Seoul : South Korean President Yoon Suk Yeol on Tuesday said the government's plan to raise the medical school enrollment quota by 2,000 is a "minimum necessary measure" aimed at addressing a shortage of doctors with no room for negotiation or compromise.
Trainee doctors protesting the plan staged a mass walkout for an eighth day Tuesday, with around 9,000 resident and intern doctors leaving their workplaces as of Monday, according to the government, Yonhap news agency reported.

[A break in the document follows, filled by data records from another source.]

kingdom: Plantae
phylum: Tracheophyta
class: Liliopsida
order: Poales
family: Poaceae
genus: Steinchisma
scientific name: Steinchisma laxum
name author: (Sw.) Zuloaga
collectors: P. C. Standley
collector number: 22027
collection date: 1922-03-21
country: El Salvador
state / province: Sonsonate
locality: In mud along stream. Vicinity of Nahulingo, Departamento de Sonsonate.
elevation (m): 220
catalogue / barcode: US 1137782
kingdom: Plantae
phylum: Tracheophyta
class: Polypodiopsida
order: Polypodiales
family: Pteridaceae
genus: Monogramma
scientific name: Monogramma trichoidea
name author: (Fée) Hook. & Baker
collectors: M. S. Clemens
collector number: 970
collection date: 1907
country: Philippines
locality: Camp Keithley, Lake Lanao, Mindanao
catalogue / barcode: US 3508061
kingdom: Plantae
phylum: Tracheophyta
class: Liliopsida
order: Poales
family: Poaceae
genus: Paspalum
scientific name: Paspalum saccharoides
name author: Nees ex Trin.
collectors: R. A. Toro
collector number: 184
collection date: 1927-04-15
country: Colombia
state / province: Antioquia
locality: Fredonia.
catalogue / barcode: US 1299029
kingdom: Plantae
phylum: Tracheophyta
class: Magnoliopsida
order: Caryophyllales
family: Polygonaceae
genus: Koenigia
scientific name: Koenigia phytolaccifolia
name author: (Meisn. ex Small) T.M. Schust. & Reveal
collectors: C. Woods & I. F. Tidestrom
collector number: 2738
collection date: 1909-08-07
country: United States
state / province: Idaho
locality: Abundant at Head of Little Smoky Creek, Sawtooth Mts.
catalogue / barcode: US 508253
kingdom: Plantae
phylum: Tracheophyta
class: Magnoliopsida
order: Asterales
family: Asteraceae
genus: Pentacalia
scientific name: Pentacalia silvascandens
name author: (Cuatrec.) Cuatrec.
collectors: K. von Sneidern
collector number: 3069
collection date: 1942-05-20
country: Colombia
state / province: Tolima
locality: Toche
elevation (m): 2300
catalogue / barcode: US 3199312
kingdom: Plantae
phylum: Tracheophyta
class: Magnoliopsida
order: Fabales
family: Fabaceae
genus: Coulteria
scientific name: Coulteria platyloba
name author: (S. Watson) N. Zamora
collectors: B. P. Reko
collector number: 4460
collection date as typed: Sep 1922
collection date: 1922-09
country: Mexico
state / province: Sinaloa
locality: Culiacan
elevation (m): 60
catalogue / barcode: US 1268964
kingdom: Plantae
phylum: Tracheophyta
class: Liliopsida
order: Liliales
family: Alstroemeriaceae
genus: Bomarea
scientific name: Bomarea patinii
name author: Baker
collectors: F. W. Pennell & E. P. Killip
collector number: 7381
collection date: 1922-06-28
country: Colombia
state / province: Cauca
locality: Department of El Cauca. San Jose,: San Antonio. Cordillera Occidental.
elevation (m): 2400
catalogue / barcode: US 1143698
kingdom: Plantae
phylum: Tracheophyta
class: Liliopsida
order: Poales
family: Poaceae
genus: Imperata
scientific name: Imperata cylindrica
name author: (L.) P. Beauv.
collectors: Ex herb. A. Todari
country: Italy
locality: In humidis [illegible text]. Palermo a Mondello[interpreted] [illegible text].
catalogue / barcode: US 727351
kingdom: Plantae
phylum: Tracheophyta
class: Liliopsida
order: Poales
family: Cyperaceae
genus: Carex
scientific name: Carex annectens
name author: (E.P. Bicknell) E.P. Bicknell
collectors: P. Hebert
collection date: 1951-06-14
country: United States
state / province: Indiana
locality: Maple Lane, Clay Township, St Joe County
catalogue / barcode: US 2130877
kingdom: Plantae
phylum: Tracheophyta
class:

The vacuum left patients scrambling to find available hospitals, while one woman in her 80s died after no emergency room would take her for nearly an hour.
"When the people are sick, if they are unable to receive timely and proper treatment, the state would not be fulfilling its constitutional duty," Yoon said during a meeting on cooperation between the central and local governments, held at the former presidential compound of Cheong Wa Dae.
"Increasing the medical school quota by 2,000 is a minimum necessary measure needed to fulfill that constitutional duty of the state," he said, citing a clause in the Constitution that stipulates the people's right to receive health protection from the state and the state's responsibility to provide it. "Our country currently faces a big shortage of doctors. In the near future, the situation will get more serious."
Yoon said the medical reform policy is being pushed with an urgency that this is the last opportunity to save the people and local regions, referring to the government's argument that more doctors are needed to work in essential medical fields, such as high-risk surgeries, pediatrics, obstetrics and emergency medicine, as well as in rural areas.
"This cannot and should not be a subject for negotiation or compromise," he said.
Doctors' groups have fiercely objected to the plan, saying an increase in medical school admissions will only lower the quality of education without addressing the underlying issues of low compensation and high medical malpractice risks in the fields in question.
"Staging collective action by taking the people's health and lives hostage and threatening the people's lives and safety is difficult to justify under any pretext," Yoon said.
"Even if we raise the medical school quota now, the number of doctors will only start increasing 10 years later," he added. "Until when and how do you want us to postpone this?"